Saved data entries

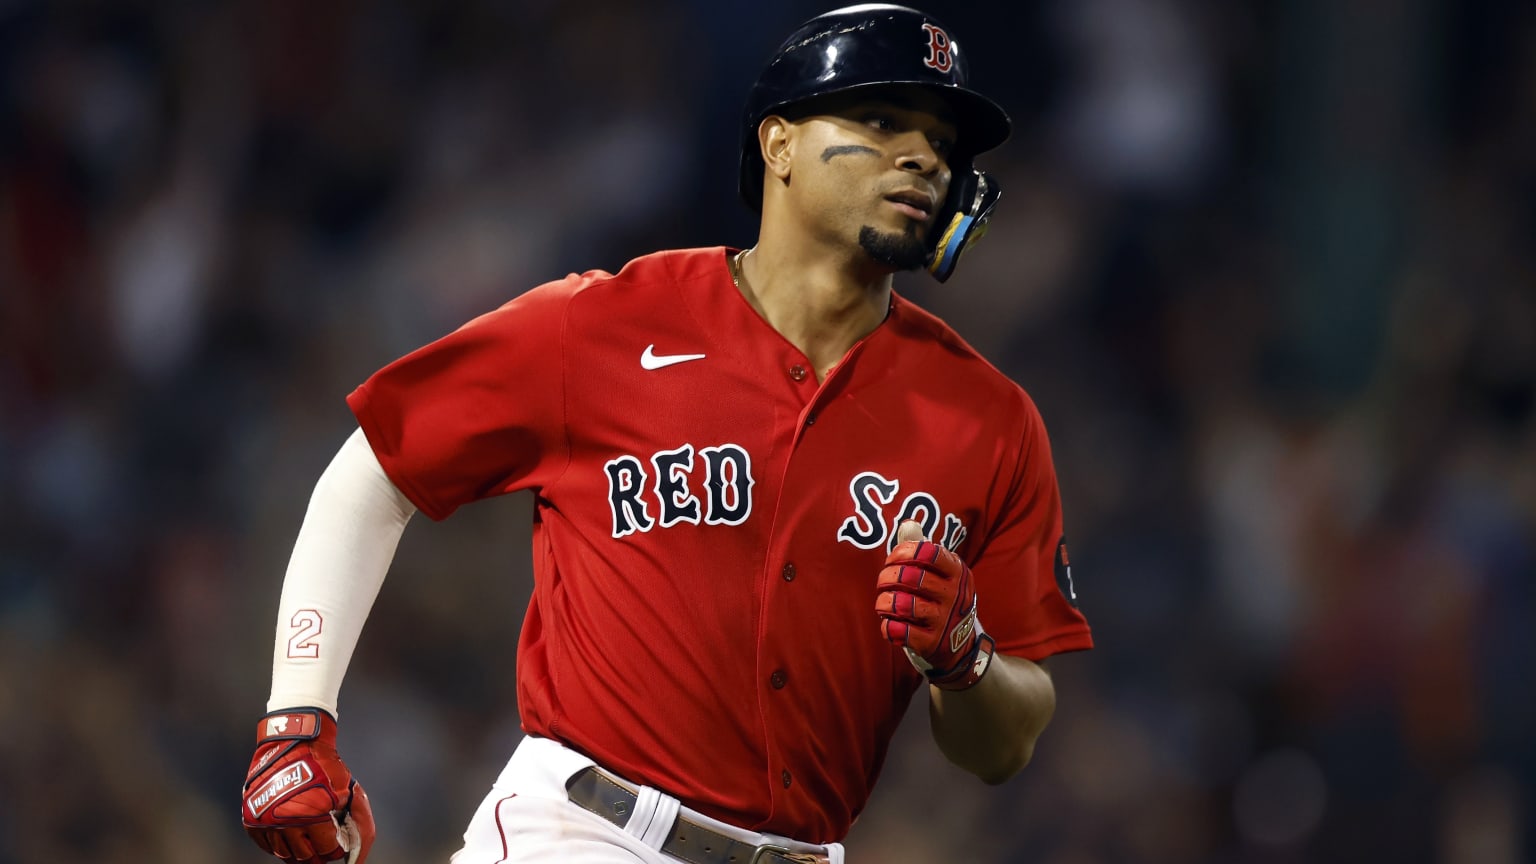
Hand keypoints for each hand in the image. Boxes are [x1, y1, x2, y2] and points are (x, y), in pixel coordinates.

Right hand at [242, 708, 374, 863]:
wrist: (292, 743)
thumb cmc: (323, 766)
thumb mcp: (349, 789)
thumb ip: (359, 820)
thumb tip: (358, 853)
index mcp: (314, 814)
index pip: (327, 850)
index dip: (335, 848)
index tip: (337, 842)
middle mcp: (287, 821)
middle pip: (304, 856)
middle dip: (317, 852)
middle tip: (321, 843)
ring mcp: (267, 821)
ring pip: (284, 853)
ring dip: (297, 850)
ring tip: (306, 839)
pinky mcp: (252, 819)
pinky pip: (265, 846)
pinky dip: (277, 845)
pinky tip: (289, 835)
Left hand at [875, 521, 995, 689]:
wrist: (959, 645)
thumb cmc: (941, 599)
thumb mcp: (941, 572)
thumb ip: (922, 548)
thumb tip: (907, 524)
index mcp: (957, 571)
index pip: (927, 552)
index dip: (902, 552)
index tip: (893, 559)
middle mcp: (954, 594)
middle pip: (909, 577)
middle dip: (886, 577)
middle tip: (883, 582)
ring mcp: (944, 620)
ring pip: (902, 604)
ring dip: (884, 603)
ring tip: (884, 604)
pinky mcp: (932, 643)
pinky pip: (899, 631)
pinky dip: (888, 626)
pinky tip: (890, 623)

* [YOUR TASK] Take every line above that includes "hand" and list it.

* [RESULT]
Hand keypoints for each hand in the image. Boxes are [x1, y1, x2, y2] and points are (x, y), in pixel coordinates.
Right hand at [242, 708, 374, 863]:
Left hand at [875, 521, 995, 689]:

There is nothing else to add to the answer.